Do shoppers trust British supermarkets?

16 June 2023, 08:22 AM
  • A recent survey by Which? shows consumers' confidence in supermarkets is at an all-time low, which could present an opportunity for fine food retailers

Do shoppers trust British supermarkets?

According to Which?’s monthly consumer insight tracker, trust in the grocery industry dropped in May to the lowest point since November 2014.

This comes as a separate nationally representative Which? survey of over 2,000 UK adults found that two-thirds (67%) feel that supermarkets are ripping people off in the cost-of-living crisis

An opportunity for indies
As supermarket prices remain high, despite slowing inflation. “We should not be surprised if the general public are losing trust in the large supermarkets,” said Andrew Goodacre, CEO of the British Independent Retail Association (BIRA)

“We know that the rate of inflation is has fallen and yet the consumer inflation keeps rising whilst senior directors earn big bonuses. The so-called lag between supplier prices falling and consumer prices falling seems a flimsy argument.”

This has presented independent retailers with an opportunity to offer quality and value to consumers who have lost trust in their usual grocery haunts. 

Indeed, as Tina McKenzie, policy and advocacy chair at the Federation of Small Businesses (FSB), told Speciality Food, “This data opens a window of opportunity for independent food retailers.

“Their trump card lies in the personalised touch and community spirit they offer, a luxury not afforded to larger establishments. As the modern consumer craves a deeper understanding of their food’s journey, independent retailers are perfectly placed to satiate their appetite. Their tight-knit relationship with local suppliers allows them to paint a compelling ‘farm to fork’ story. 

“In a climate of growing consumer scepticism, small businesses have the potential to emerge as a beacon of reliability and quality in the food and retail industry.”

Offering quality and value
To do this, independent shops need to provide an alternative to untrustworthy supermarkets. 

As Toby Edwards, deli manager at Friday Street Farm Shop, explained, “Being in the middle of the cost-of-living crisis now, a lot of us are shopping with quality in mind. But with this distrust of the supermarkets and the feel that they are ripping customers off, we can show that you can spend the same or even less with us and receive a higher quality product, whether that be meat, fruit, veg and cheese.”

“We can showcase the high-quality food and reasonable prices that we have and still compete with the supermarkets and their prices.”

Andrew agreed, “Independent retailers earn trust by always treating customers fairly. They are local shops and if they lose trust, they lose the right to trade. Now is the time for independent food shops to remind customers of the value they offer and the support they give to their local communities. 

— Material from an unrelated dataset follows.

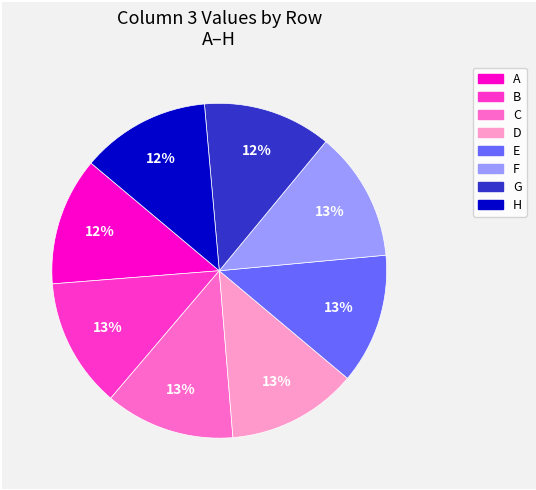

Is there a majority slice in this chart?

No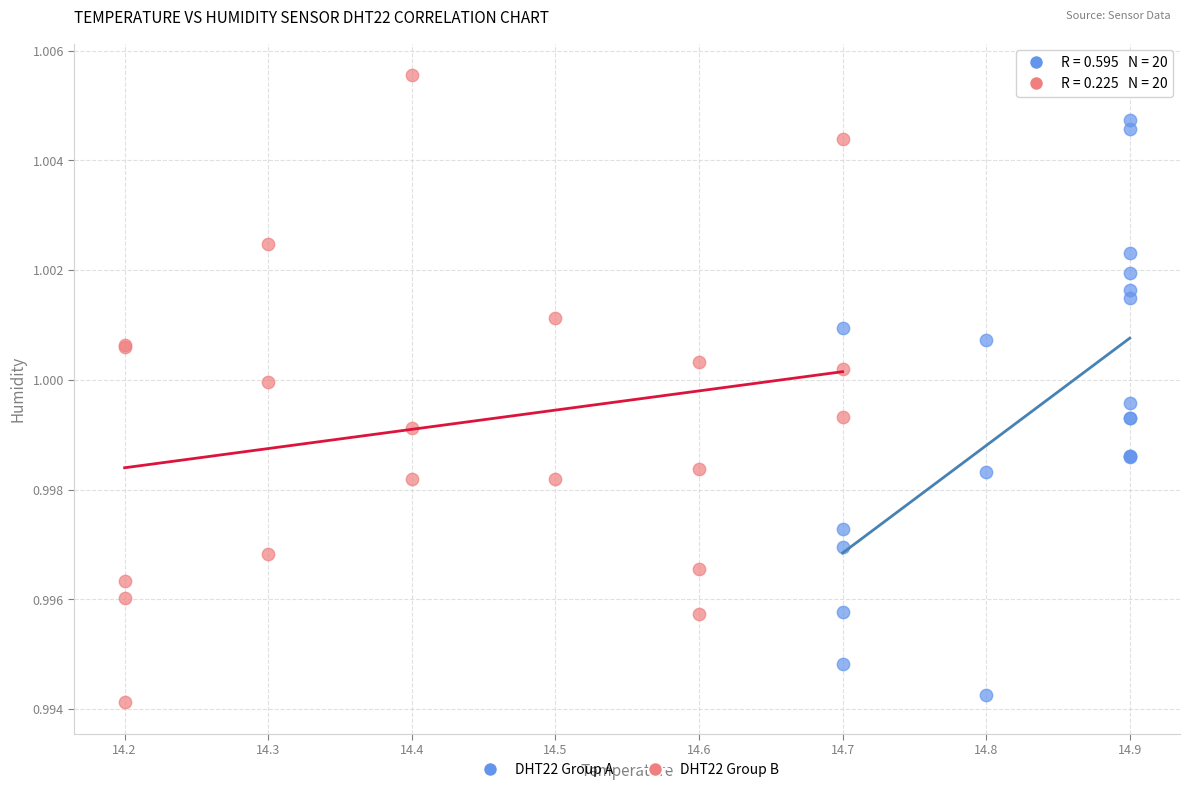

Which series reaches the minimum Y coordinate?

DHT22 Group B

“Our customers are looking for quality produce, local produce and fair prices so it is essential to keep that message clear along with excellent customer service,” Simon Jones, owner of Forest Deli, added.

Communication is key
Gaining the trust of shoppers during difficult financial times isn’t an easy feat. However, independents are in a unique position to communicate effectively with customers, something supermarkets simply cannot do.

As Simon explained, “One of the main topics of conversation recently has been the rises in prices for milk and cheese, which in some cases has doubled in the supermarkets and is often referenced in the news. We take time with our customers to chat, and I am always very pleased to explain that some of our cheese has not gone up at all, which does surprise most people.

“Sourcing cheeses direct from local farms and knowing the producers well means we have a strong relationship and can have honest conversations about prices, costs etc, so when there are rises that we need to pass on, we can explain exactly why there is an increase. Be that cost of feed, fertiliser, packaging or electricity – it helps the customers to fully understand what the producers have to do.”

Indeed, it is this distinction that can help fine food shops to boost sales. According to Toby, “A story about the products or your enthusiasm can sell the product more than an offer can. Show them how to cook it or show them a dish to use it in. Give them a one-on-one experience they won’t forget. 

“Always good to remember a face or name as well, to check up on how they got with your product, make them feel valued as your customer, rather than a number like the supermarkets.”